Saturday, October 25, 2008

Spending our time in worlds that don't exist

Paul Bloom has a fascinating article in the most recent issue of The Atlantic that touches on libertarian paternalism, behavioral economics, pigeons, Walt Whitman, and gambling addiction. One of the most interesting sections is where he discusses how much time we spend in existences we know to be not real,
... The most common leisure activity is not sex, eating, drinking, drug use, socializing, sports, or being with the ones we love. It is, by a long shot, participating in experiences we know are not real—reading novels, watching movies and TV, daydreaming, and so forth. Enjoying fiction requires a shift in selfhood. You give up your own identity and try on the identities of other people, adopting their perspectives so as to share their experiences.
There are currently more ways to live in unreal worlds than at any other point in history.
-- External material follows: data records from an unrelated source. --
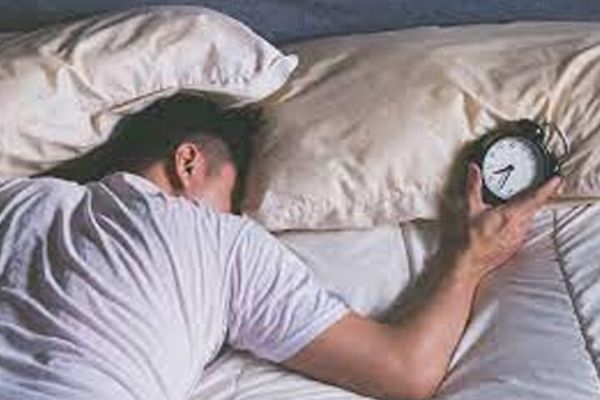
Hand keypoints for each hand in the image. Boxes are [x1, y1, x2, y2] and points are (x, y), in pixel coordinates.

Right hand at [456, 163, 561, 279]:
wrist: (470, 262)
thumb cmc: (471, 238)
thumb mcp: (470, 209)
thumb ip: (474, 186)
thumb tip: (474, 169)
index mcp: (511, 215)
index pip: (535, 198)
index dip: (548, 188)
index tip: (556, 179)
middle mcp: (520, 226)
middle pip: (535, 207)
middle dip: (539, 196)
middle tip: (543, 186)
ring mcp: (519, 236)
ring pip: (529, 218)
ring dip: (528, 209)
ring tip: (522, 201)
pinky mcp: (516, 244)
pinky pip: (524, 228)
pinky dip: (521, 221)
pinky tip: (511, 220)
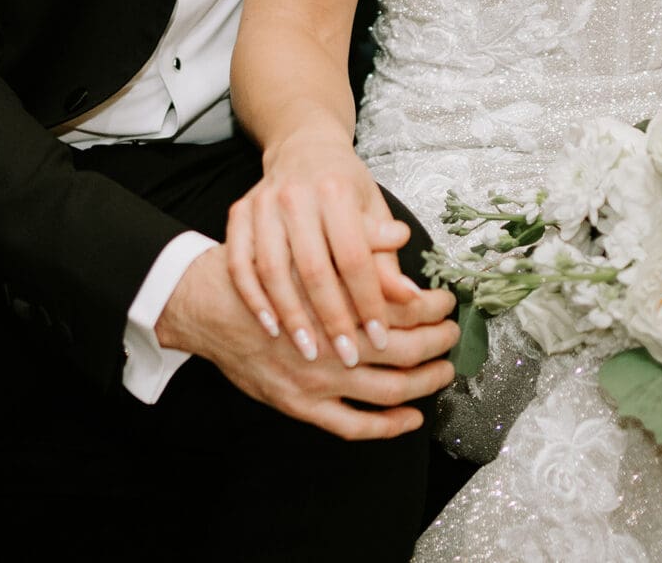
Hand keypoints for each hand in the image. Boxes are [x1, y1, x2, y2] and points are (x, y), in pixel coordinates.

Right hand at [158, 245, 455, 439]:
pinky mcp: (295, 401)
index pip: (396, 303)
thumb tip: (404, 239)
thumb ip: (359, 237)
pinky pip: (349, 424)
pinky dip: (384, 426)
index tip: (447, 302)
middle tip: (453, 335)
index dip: (430, 306)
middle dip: (434, 343)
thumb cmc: (265, 265)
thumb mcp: (309, 236)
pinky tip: (409, 417)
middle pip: (398, 348)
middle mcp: (323, 336)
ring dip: (421, 383)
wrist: (208, 301)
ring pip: (383, 388)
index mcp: (328, 289)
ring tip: (442, 372)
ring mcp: (309, 373)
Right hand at [224, 129, 425, 367]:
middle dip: (331, 319)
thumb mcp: (373, 211)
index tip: (381, 338)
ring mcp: (262, 204)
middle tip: (347, 357)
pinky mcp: (239, 214)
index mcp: (335, 190)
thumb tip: (411, 298)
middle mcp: (295, 195)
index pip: (354, 257)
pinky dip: (254, 298)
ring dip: (291, 316)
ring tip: (309, 351)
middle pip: (312, 269)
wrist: (302, 148)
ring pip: (272, 271)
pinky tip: (270, 326)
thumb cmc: (344, 186)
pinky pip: (240, 264)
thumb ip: (386, 256)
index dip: (369, 300)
This doesn't mean that modern man necessarily spends more time unreal worlds than in previous eras. Indeed, it'd be hard to measure how much people in the 1700s daydreamed without a time machine that doubles as a giant fMRI. But I'd expect that yes, our society currently spends more time in unreal worlds than previous generations.

Should we as a society attempt to reverse this trend? That's where the libertarian paternalism comes into play. How can we do so without invading people's private lives? That's where the behavioral economics comes into play. What a curious world we live in.